“Trawling Old and Forgotten Hard Drives”: Director Irene Taylor Brodsky | Moonlight Sonata: Deafness in Three Movements
Whenever directors watch their own films, they always do so with the knowledge that there are moments that occurred during their production — whether that’s in the financing and development or shooting or post — that required incredible ingenuity, skill, planning or just plain luck, but whose difficulty is invisible to most spectators. These are the moments directors are often the most proud of, and that pride comes with the knowledge that no one on the outside could ever properly appreciate what went into them.
So, we ask: “What hidden part of your film are you most privately proud of and why?”
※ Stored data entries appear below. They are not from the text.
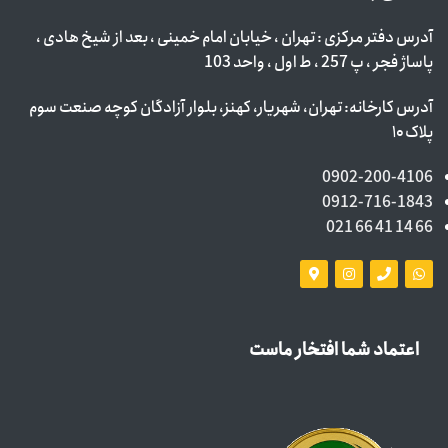
آدرس دفتر مرکزی : تهران ، خیابان امام خمینی ، بعد از شیخ هادی ،
پاساژ فجر ، پ 257 ، ط اول ، واحد 103
آدرس کارخانه: تهران، شهریار، کهنز، بلوار آزادگان کوچه صنعت سوم
پلاک ۱۰
0902-200-4106
0912-716-1843
66 14 41 66 021
اعتماد شما افتخار ماست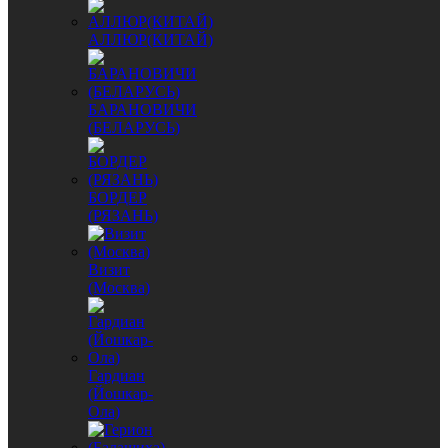
АЛЛЮР(КИТАЙ)
БАРАНОВИЧИ
(БЕЛАРУСЬ)
БОРДЕР
(РЯЗАНЬ)
Визит
(Москва)
Гардиан
(Йошкар-
Ола)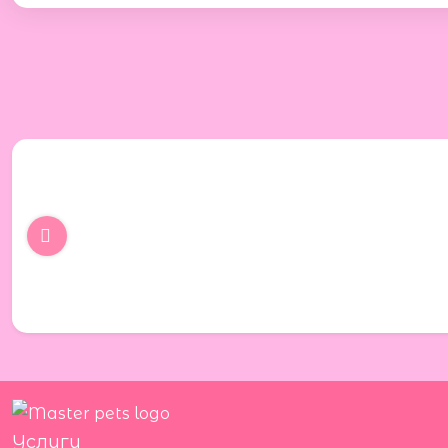
Услуги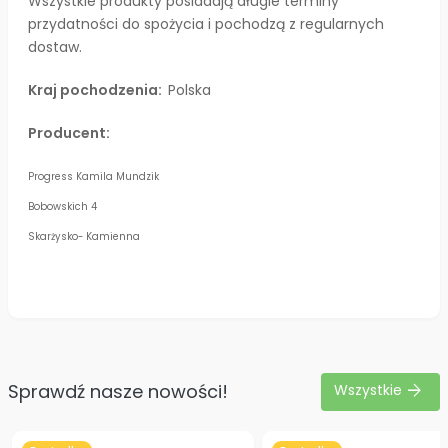
Wszystkie produkty posiadają długie terminy
przydatności do spożycia i pochodzą z regularnych
dostaw.
Kraj pochodzenia:
Polska
Producent:
Progress Kamila Mundzik
Bobowskich 4
Skarżysko- Kamienna
Sprawdź nasze nowości!
arrow_forward
Wszystkie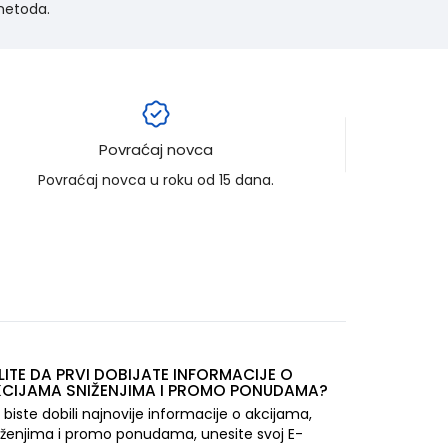
 metoda.
Povraćaj novca
Povraćaj novca u roku od 15 dana.
LITE DA PRVI DOBIJATE INFORMACIJE O
CIJAMA SNIŽENJIMA I PROMO PONUDAMA?
 biste dobili najnovije informacije o akcijama,
iženjima i promo ponudama, unesite svoj E-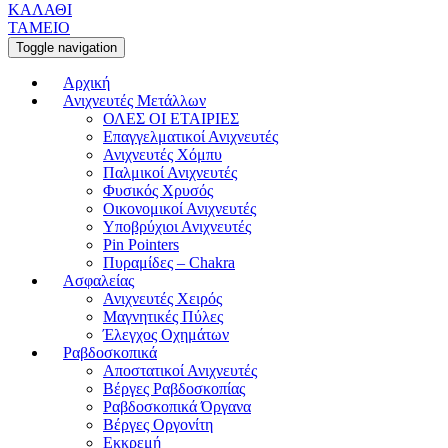
ΚΑΛΑΘΙ
ΤΑΜΕΙΟ
Toggle navigation
Αρχική
Ανιχνευτές Μετάλλων
ΟΛΕΣ ΟΙ ΕΤΑΙΡΙΕΣ
Επαγγελματικοί Ανιχνευτές
Ανιχνευτές Χόμπυ
Παλμικοί Ανιχνευτές
Φυσικός Χρυσός
Οικονομικοί Ανιχνευτές
Υποβρύχιοι Ανιχνευτές
Pin Pointers
Πυραμίδες – Chakra
Ασφαλείας
Ανιχνευτές Χειρός
Μαγνητικές Πύλες
Έλεγχος Οχημάτων
Ραβδοσκοπικά
Αποστατικοί Ανιχνευτές
Βέργες Ραβδοσκοπίας
Ραβδοσκοπικά Όργανα
Βέργες Οργονίτη
Εκκρεμή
Snap-shot imagery comes so easy these days. Our phones are filled with short videos and imagery, the not-so-invisible plot points of our daily lives. We create them, share them and then, too often, forget about them.
I had 80 years of these family plot points at my fingertips. I knew if I curated them with the discipline of a director (and not the nostalgia of a mother and a daughter), they could take viewers deep into the emotional center of my family.
After my creative team went home, I’d sit alone late into the night clicking through a labyrinth of images, trawling old and forgotten hard drives, watching reels of 8mm movies, collating video tapes to be transferred. No matter how many selects reels I made, I still ended up with too much.
Any memoir runs the risk of being too indulgent. The hidden challenge for me was the discipline it took to craft meaning and narrative out of our imagery, not simply take you on my own trip down memory lane.